"But how?" my kid implored. "I get that the sperm and the egg come together, but how?"
My palms are clammy just by typing about this memory.
I was raised to be book smart, so I know how to drill my son on multiplication facts and spelling words. But I'd rather reorganize all the unlabeled boxes in my garage than educate him on the nuts and bolts of human reproduction. The mere thought of it is dreadful.
Parents can defer this conversation, well, forever. And I've been playing a weak defensive game, not giving my children all the details and panicking every time they venture closer in their questions about the origin of babies.
That's why I shared some hearty laughs with Christina Haddad Gonzalez, director of student support services at Richfield Public Schools. She oversees school social workers — the very staff who teach elementary school kids sexual health. I called her because Matt Birk, the former Minnesota Viking who's now running for lieutenant governor, recently accused the district of "sexually indoctrinating kindergartners" while teaching them about genitalia.
Haddad Gonzalez and I weren't laughing at Birk. We barely discussed him. Instead, we connected over the way we middle-aged women were raised, as daughters of immigrants (hers from Lebanon, and mine from Hong Kong and Taiwan) who never got the sex talk at home, often having to glean what we could from our girlfriends.

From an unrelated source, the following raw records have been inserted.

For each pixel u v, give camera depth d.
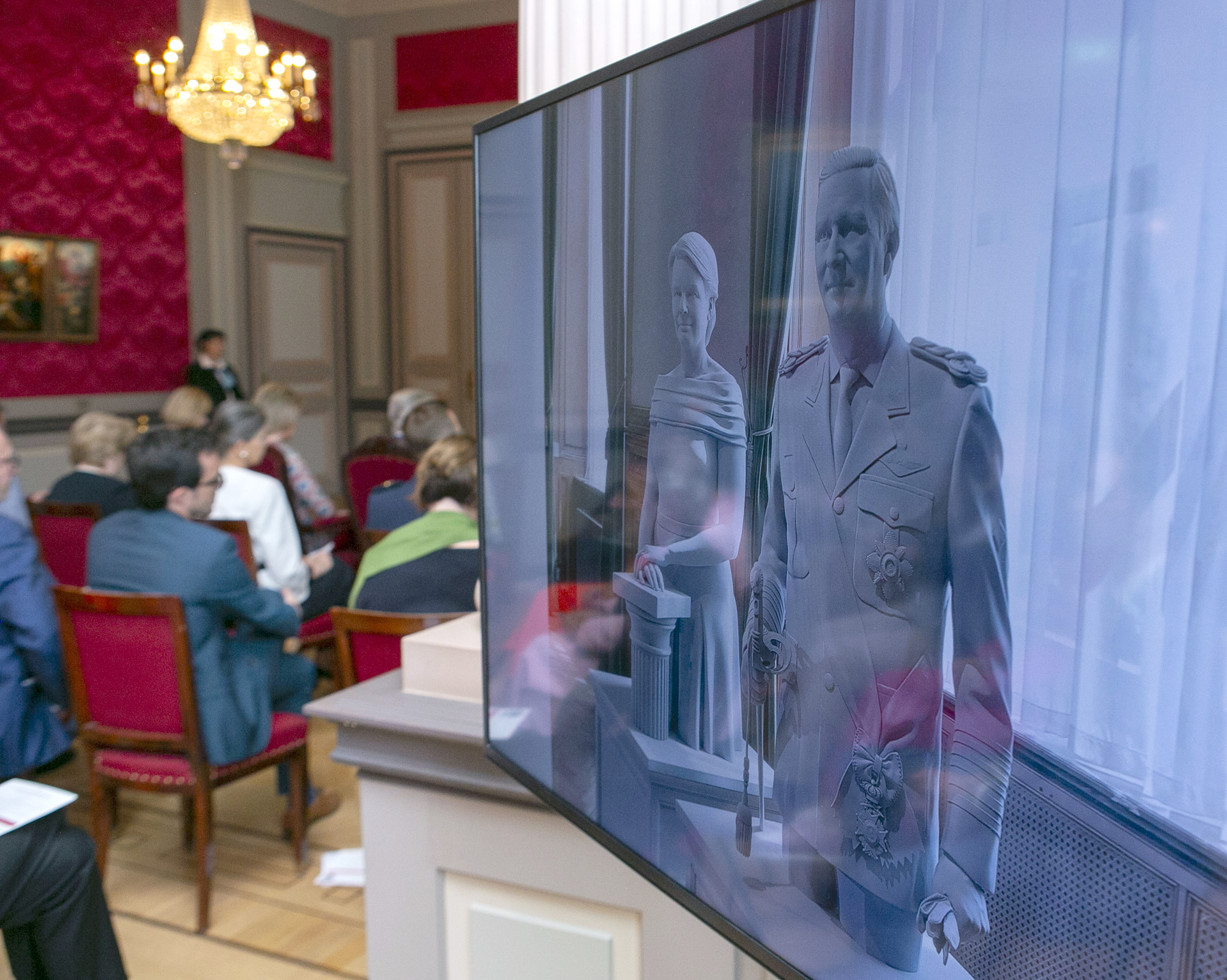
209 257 8.60
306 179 9.50
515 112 1.32
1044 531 0.67
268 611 2.90
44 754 2.79
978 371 0.71
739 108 0.92
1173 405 0.59
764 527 0.94
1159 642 0.60
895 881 0.83
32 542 2.77
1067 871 0.67
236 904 2.87
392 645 2.65
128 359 7.96
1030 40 0.66
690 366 1.02
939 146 0.73
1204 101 0.56
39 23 7.05
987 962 0.74
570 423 1.25
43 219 7.21
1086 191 0.63
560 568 1.30
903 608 0.79
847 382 0.83
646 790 1.15
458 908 1.71
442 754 1.64
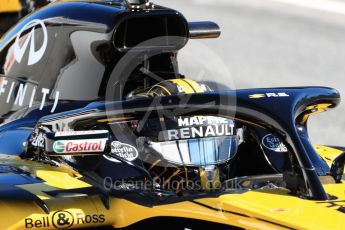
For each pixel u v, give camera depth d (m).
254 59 42.22
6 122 17.78
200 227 13.49
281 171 15.96
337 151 18.52
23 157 16.05
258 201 13.92
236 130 16.25
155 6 17.33
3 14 21.98
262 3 54.62
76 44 17.22
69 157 15.27
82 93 17.09
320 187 14.08
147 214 13.96
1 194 13.91
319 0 55.00
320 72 40.03
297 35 47.09
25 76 18.06
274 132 14.57
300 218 13.11
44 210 13.73
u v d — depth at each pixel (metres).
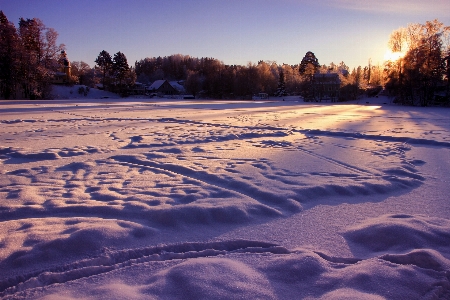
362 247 3.23
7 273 2.70
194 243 3.23
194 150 8.34
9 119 17.02
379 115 23.17
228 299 2.37
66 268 2.77
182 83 118.19
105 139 10.20
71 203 4.25
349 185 5.03
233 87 85.00
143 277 2.67
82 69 119.25
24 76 53.88
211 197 4.47
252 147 8.83
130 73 84.38
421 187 5.21
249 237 3.40
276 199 4.43
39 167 6.32
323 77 69.81
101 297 2.35
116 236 3.24
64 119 17.19
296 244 3.26
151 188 4.94
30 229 3.39
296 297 2.43
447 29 47.53
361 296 2.34
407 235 3.25
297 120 18.11
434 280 2.60
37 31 56.06
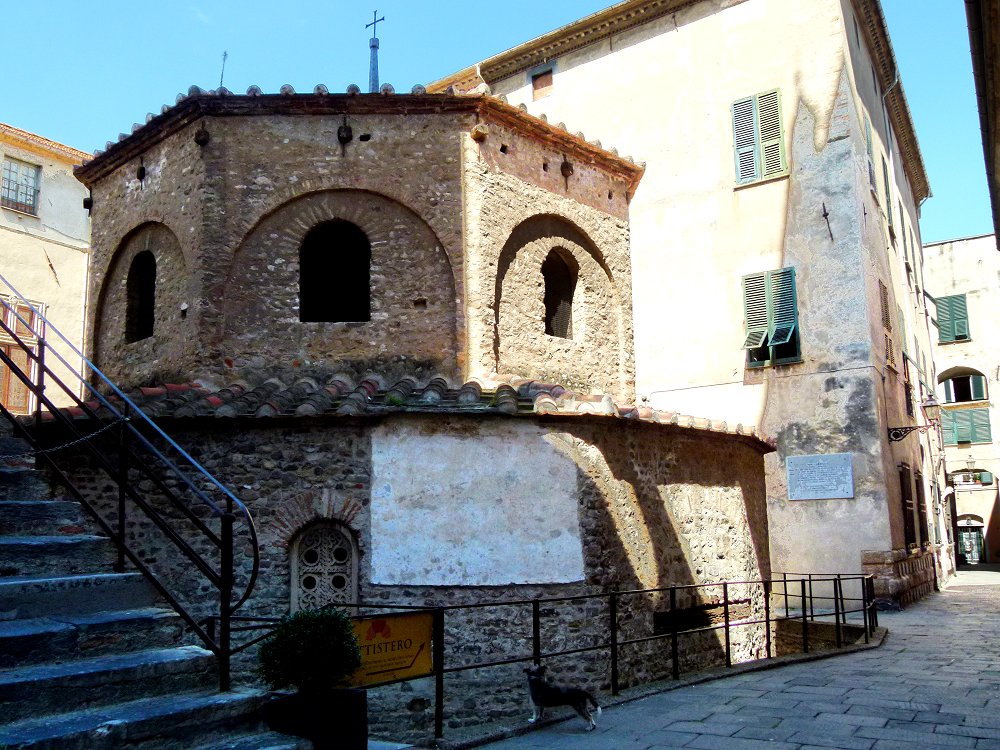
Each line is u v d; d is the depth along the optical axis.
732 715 8.02
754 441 13.98
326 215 12.10
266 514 10.18
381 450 10.36
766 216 21.14
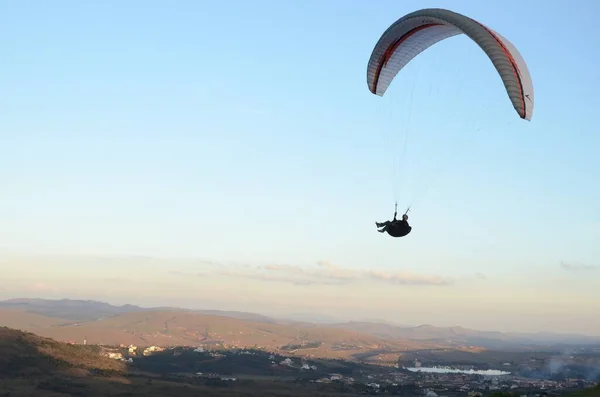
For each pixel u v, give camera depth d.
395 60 47.47
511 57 37.78
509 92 37.00
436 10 40.81
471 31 38.41
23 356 158.75
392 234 39.88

I was in awe of how someone with a similar background to me was so comfortable articulating concepts about touch, decision-making, and anatomy in ways that were age-appropriate for children. It made me realize how much work as a parent I needed to do.

Haddad Gonzalez, too, reflected on how little she was taught about her body. "And what I was taught about my body was shame-based," she said. "We haven't normalized that we own our bodies, and that every function of our body is normal."